Required action 1: In the Barrio Triste review, who is named as the film's executive producer?
Required action 2: From the Barrio Triste review, copy out the stretch from "Content warning: This" through "film’s TIFF page." word for word.

Selected passage:
Content warning: This article mentions violence, suicide, feminicide, transphobia, misogyny, and antisemitism.

In the found-footage style movie Barrio Triste, Colombian-American director Stillz provides us with an intimate look at a gang of teenage boys from a Medellín, Colombia barrio triste or sad neighbourhood. Torn-down, half-built cement houses, narrow passages, broken lights, unpaved roads, animals, blood, graffiti, and gothic/punk sensibilities litter the streets of the film. TIFF’s International Programmer, Latin America, Spain and Portugal Diana Cadavid, described the film as “trippy, strangely poetic” and a “portrait of violence and loneliness,” on the film’s TIFF page. 

Barrio Triste certainly is that; however, the violence takes a back seat to the disaffection apparent in the lives of the teen boys, where mourning, horror, and ritual coalesce into the low-fi static of a teenager’s stolen handheld TV camera. 

Upon hearing that the film was directed by Bad Bunny collaborator and music video director Stillz of “Baticano,” “Yo Visto Así,” and my personal favourite, “Yo Perreo Sola,” with the film’s music direction from the electronic/experimental artist ARCA, I was immediately sold. 

The film is executively produced by Harmony Korine, of Kids fame. I expected Korine’s shock-jockey stylings to play a role in the feel of the film, as suggested in the name of his production company behind Barrio Triste,EDGLRD.’ However, as Cadavid notes, the film “steer[s] clear of exploitation.” Perhaps, thankfully so. 

When thinking about representations of Latin American gang violence, exploitationist and sensationalist North American media warn us of beheadings, disembowellings, and stacks of cocaine. These tropes support American interventionism and the ever-continuing ‘war on drugs.’ In contrast, the film also steers clear of another trope about Latin America, of sharp, slick, bright reggaeton — as we find in many Stillz-directed music videos.

Extracted page text data:

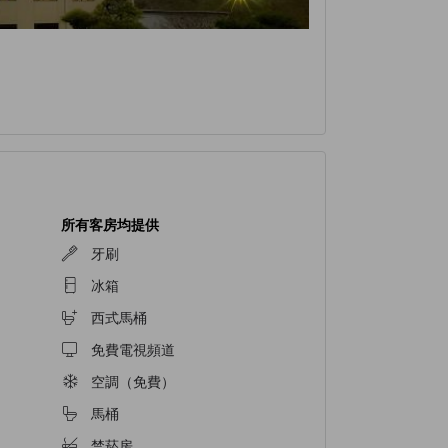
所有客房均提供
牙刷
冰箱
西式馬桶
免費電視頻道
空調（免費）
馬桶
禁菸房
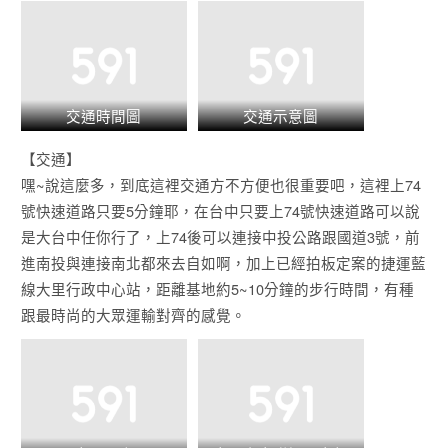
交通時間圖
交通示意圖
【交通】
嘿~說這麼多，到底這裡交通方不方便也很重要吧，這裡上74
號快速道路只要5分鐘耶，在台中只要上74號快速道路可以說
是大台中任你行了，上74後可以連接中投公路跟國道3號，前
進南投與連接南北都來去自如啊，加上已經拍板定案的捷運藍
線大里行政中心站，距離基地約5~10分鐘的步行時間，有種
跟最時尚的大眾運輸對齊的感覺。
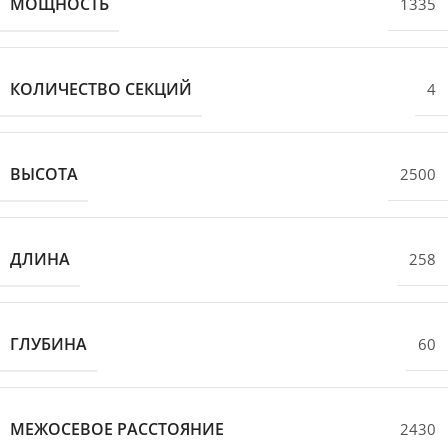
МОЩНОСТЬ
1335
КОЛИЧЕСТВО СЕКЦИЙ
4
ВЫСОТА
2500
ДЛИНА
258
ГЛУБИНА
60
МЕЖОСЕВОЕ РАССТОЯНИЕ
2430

==

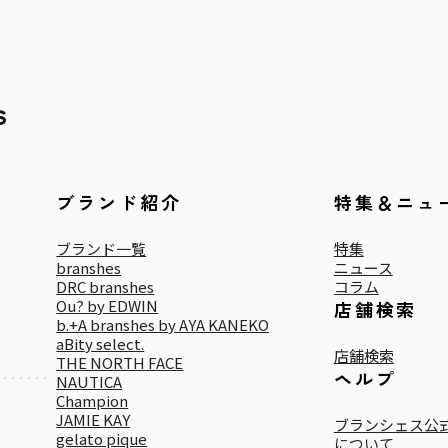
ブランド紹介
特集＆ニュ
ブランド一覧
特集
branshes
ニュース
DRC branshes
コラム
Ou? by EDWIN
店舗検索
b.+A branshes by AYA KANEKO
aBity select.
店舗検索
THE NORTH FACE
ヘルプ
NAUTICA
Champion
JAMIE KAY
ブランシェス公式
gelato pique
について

* * *

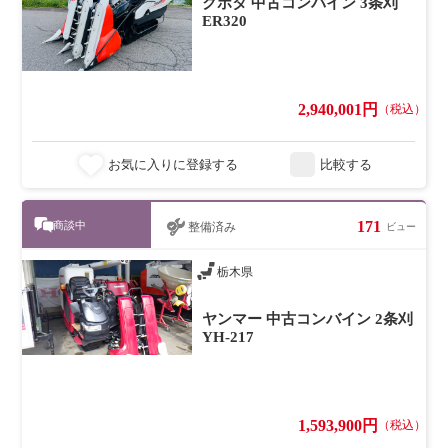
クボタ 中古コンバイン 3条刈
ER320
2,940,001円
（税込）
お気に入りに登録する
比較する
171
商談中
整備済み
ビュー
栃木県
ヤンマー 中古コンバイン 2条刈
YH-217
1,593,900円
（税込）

Exercise result 1: Harmony Korine

Exercise result 2:
Content warning: This article mentions violence, suicide, feminicide, transphobia, misogyny, and antisemitism.

In the found-footage style movie Barrio Triste, Colombian-American director Stillz provides us with an intimate look at a gang of teenage boys from a Medellín, Colombia barrio triste or sad neighbourhood. Torn-down, half-built cement houses, narrow passages, broken lights, unpaved roads, animals, blood, graffiti, and gothic/punk sensibilities litter the streets of the film. TIFF’s International Programmer, Latin America, Spain and Portugal Diana Cadavid, described the film as “trippy, strangely poetic” and a “portrait of violence and loneliness,” on the film’s TIFF page.